Emotional Improvement

List your debts in the order of emotional strain they give you. For example, you owe money on a car that you’ve never owned but were a co-signer for. That payment infuriates you every time you make the transfer or draft the check. This negative emotion is no good for your psyche or stress levels, so target the debts in order of greatest emotional baggage.  Like the other approaches above, apply all your extra money toward your targeted debt while you pay minimums on all others. When it’s paid off, do a dance and update your budget to target the next debt. This approach is ideal for somebody who is desperately seeking emotional peace. 

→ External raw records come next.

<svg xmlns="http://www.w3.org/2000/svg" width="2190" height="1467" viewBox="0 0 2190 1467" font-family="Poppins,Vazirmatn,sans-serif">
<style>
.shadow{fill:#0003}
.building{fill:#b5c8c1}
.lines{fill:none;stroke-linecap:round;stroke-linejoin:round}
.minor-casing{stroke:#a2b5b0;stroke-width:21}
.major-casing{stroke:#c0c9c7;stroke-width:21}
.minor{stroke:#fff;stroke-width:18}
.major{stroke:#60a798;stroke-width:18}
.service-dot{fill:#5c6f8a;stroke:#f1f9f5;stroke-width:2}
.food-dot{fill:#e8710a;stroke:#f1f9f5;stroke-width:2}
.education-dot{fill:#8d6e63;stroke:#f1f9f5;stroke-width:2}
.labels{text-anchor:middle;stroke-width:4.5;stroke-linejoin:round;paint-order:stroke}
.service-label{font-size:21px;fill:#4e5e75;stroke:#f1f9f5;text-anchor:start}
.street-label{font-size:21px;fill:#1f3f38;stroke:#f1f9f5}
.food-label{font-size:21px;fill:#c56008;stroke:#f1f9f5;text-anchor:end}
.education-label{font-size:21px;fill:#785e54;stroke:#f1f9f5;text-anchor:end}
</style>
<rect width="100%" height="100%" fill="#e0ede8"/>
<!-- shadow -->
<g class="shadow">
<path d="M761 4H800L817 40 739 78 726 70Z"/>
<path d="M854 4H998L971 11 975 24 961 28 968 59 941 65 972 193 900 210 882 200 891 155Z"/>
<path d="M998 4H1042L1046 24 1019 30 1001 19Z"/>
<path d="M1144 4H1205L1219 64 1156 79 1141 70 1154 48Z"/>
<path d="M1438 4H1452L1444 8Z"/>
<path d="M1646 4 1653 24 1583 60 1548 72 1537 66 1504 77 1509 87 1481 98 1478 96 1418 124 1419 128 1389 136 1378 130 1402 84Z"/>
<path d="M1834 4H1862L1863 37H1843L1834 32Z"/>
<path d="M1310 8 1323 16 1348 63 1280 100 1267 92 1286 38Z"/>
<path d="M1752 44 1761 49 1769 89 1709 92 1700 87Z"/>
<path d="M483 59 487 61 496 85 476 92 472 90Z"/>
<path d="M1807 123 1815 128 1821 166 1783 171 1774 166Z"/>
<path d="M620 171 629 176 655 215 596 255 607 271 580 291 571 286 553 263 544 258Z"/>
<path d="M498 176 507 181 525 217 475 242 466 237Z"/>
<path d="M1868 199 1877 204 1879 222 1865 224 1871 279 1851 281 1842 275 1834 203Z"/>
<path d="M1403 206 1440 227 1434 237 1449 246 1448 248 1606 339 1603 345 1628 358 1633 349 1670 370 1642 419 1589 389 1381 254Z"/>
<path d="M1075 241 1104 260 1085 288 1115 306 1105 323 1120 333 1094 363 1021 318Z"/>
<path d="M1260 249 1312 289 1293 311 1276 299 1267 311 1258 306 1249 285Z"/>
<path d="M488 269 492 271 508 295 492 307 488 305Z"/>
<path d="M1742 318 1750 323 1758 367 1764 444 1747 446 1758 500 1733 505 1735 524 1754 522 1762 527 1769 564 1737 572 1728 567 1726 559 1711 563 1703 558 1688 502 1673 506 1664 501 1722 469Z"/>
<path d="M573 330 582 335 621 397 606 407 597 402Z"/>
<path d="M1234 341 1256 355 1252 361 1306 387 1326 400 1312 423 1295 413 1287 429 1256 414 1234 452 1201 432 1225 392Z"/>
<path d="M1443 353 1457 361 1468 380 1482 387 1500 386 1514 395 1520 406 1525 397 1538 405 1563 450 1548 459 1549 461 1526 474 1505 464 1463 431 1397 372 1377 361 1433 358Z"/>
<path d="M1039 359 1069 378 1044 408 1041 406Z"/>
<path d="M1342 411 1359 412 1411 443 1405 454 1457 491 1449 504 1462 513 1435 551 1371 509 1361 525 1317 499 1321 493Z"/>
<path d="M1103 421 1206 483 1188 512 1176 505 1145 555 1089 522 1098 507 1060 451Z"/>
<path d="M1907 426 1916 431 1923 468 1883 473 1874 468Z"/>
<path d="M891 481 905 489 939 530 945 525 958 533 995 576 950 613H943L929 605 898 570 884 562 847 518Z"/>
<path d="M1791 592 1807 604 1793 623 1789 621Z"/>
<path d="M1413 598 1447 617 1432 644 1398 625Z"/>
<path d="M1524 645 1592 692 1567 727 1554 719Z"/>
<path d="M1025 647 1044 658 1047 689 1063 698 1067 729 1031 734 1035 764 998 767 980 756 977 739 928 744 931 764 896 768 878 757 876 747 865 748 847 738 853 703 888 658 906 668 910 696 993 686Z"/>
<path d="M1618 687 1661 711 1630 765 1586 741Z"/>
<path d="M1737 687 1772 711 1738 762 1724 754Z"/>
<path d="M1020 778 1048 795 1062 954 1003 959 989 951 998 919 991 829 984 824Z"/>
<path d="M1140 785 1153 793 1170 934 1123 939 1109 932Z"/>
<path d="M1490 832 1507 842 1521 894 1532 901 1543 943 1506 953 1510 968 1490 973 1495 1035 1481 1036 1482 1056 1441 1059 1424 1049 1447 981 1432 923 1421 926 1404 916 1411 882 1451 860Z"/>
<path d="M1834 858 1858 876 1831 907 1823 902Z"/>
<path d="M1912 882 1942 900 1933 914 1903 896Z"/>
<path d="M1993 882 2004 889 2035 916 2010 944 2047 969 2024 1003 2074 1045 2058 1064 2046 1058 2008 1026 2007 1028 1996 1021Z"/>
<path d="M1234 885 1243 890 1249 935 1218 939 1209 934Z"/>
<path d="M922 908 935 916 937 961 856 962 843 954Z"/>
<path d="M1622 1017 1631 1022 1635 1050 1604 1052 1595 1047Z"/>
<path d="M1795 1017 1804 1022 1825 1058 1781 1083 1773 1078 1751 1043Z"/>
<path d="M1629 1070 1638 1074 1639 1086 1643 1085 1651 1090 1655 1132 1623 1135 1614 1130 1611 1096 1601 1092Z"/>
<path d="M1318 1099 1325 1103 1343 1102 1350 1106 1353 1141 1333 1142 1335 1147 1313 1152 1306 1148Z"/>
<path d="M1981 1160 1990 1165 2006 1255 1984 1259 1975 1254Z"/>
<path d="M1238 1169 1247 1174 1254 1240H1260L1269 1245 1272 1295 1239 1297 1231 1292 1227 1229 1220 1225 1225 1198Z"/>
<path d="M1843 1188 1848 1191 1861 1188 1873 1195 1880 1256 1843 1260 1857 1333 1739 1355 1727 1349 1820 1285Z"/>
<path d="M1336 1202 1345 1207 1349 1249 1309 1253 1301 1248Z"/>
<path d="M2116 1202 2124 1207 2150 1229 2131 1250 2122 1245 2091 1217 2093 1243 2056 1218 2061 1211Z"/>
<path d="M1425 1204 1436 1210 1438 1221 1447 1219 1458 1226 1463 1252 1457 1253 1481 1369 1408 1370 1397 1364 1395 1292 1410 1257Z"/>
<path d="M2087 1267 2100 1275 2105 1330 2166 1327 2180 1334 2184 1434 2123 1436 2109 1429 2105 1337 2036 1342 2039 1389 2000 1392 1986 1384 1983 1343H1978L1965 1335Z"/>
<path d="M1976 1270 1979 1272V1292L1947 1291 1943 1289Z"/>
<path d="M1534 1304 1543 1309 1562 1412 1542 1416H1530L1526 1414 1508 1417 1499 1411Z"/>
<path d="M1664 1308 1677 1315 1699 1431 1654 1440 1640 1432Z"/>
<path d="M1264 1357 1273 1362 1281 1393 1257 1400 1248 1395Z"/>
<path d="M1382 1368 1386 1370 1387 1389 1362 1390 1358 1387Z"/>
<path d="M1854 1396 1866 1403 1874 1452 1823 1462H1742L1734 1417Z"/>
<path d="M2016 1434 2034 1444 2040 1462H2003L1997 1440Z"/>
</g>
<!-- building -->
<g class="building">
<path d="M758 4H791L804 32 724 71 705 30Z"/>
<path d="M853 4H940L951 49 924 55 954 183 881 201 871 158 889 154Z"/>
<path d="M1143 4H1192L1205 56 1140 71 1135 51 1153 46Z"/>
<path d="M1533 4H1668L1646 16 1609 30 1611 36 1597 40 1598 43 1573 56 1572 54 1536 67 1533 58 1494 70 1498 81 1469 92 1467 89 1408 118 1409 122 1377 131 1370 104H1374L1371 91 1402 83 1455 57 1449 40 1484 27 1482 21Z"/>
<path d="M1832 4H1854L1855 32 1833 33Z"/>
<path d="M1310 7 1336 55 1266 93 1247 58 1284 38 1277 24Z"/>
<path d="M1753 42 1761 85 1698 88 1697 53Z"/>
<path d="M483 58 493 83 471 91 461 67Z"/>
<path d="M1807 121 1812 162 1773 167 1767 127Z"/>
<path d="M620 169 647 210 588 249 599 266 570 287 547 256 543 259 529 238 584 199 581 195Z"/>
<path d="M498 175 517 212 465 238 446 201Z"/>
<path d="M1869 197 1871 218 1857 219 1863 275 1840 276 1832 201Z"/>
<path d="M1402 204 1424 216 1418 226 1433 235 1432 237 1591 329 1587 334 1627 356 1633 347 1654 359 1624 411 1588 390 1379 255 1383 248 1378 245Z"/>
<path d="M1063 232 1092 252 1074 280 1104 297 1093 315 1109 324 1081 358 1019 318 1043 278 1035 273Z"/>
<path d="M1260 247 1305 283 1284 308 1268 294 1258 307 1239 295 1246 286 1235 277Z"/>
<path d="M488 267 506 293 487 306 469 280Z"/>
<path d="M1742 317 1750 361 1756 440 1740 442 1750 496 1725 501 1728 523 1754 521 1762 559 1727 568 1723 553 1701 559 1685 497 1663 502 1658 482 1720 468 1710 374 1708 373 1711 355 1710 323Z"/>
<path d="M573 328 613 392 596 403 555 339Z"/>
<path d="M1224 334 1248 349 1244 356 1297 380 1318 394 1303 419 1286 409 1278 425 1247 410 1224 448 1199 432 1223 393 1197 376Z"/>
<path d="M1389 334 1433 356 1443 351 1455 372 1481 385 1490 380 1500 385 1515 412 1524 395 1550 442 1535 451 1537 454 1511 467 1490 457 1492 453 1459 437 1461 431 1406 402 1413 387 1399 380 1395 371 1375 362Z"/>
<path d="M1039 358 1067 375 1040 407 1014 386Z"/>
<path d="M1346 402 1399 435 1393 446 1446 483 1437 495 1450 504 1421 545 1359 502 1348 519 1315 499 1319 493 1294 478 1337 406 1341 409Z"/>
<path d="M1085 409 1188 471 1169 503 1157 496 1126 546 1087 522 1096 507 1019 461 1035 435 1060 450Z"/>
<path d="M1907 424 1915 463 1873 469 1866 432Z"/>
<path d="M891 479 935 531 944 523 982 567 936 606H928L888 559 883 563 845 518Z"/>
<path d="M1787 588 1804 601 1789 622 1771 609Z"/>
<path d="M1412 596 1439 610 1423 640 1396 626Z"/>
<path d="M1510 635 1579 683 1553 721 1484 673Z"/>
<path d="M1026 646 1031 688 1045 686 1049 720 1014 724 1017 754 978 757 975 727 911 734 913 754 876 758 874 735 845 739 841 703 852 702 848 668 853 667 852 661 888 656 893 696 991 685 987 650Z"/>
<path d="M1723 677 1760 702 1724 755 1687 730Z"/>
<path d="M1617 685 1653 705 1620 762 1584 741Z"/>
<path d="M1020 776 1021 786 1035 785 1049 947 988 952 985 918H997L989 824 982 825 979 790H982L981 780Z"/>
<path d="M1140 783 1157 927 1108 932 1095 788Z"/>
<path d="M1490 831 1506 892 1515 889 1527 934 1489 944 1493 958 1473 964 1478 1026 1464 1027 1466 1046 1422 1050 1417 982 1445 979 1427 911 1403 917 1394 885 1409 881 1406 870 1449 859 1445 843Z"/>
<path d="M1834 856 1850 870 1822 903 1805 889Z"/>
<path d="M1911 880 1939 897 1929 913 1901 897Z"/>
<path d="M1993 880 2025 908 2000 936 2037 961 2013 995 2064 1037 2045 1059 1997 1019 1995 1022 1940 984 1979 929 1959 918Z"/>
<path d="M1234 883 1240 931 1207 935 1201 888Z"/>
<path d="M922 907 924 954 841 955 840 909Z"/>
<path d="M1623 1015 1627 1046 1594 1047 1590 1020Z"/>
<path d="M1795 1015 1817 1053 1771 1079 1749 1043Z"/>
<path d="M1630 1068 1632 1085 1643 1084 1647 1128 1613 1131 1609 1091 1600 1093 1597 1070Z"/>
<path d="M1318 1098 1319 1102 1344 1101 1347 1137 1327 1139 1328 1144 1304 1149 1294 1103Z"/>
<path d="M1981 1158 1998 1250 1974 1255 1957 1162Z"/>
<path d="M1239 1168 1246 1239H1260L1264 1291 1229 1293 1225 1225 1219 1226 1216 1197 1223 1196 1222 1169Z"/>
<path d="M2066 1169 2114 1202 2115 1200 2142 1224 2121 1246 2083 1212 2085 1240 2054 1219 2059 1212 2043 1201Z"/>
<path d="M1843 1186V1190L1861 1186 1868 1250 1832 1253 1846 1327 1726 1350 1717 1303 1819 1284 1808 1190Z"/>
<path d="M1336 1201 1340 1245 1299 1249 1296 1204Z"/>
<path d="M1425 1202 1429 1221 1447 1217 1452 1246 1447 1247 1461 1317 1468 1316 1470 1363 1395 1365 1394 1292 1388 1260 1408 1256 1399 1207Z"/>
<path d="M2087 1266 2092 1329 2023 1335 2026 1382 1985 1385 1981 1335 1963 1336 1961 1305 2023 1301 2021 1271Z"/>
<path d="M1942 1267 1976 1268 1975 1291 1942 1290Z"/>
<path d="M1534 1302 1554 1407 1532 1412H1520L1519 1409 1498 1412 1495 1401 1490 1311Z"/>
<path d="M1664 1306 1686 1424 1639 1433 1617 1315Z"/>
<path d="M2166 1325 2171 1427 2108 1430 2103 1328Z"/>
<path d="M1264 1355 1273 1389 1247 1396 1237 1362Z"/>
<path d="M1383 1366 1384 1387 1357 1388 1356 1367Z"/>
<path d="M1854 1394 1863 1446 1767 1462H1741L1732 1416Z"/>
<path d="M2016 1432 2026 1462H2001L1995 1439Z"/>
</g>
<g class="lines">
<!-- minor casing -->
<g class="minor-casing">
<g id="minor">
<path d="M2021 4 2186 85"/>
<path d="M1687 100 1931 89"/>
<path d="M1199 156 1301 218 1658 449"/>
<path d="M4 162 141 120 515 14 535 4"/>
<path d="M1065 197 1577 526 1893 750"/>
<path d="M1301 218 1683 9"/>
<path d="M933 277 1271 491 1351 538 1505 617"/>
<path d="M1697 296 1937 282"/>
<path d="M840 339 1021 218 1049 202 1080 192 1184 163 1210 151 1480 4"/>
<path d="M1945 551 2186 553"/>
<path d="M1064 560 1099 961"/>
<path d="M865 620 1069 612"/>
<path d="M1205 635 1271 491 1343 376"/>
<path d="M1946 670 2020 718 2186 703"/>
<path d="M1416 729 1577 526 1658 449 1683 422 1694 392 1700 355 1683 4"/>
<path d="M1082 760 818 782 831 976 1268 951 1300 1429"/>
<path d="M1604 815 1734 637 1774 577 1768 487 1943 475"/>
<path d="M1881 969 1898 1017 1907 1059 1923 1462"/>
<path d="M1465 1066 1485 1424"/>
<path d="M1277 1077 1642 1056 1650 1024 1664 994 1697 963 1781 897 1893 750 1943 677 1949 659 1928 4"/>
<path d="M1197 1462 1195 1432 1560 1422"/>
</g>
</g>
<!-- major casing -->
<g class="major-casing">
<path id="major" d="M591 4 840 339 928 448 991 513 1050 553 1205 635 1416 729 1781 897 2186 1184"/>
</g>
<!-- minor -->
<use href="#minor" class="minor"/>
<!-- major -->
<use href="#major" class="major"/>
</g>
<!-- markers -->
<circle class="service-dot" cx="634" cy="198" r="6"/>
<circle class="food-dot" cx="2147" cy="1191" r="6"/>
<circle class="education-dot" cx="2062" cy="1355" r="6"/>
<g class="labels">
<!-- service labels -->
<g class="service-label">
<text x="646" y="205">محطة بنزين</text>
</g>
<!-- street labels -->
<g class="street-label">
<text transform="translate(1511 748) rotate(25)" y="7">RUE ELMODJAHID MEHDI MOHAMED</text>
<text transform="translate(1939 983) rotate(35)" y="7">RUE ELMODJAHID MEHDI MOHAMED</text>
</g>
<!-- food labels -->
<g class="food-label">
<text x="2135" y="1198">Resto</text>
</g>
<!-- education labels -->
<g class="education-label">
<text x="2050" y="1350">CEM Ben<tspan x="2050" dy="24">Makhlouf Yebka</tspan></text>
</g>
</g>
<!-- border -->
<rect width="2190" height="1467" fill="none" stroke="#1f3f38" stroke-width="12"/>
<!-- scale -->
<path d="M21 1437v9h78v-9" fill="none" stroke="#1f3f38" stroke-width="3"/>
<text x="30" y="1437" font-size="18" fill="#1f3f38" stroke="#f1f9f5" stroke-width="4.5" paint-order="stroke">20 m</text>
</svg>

For me personally, I always recommend clients to begin with the debt snowball to eradicate small debts first.  This gives you relative quick wins and momentum. The speed of those initial payoffs is tremendously gratifying, and truly gives you the right headspace needed to tackle the larger debts.

Once the smaller debts are gone, I recommend reviewing the debt repayment strategies to decide if there is a clear gain from re-prioritizing the larger debts based on interest, cash flow, or emotions. For example, one client chose to attack her car payment ahead of a credit card. She owed about $500 more on her car but it had a $350 minimum payment whereas the credit card minimum payment was $170.  By attacking the car loan with every spare cent, she is able to pay off the car in 6 months staging her budget to more easily include a known future expense that will come into effect early next year. 

Most importantly though, if you take nothing else away from this article, remember that you are best served by choosing one debt to focus on. No matter which approach you take, focus is necessary for your success! Choose one debt and attack it with everything you have while paying minimums on all the others. When it comes to debt repayment, “divide and conquer” is no approach to take.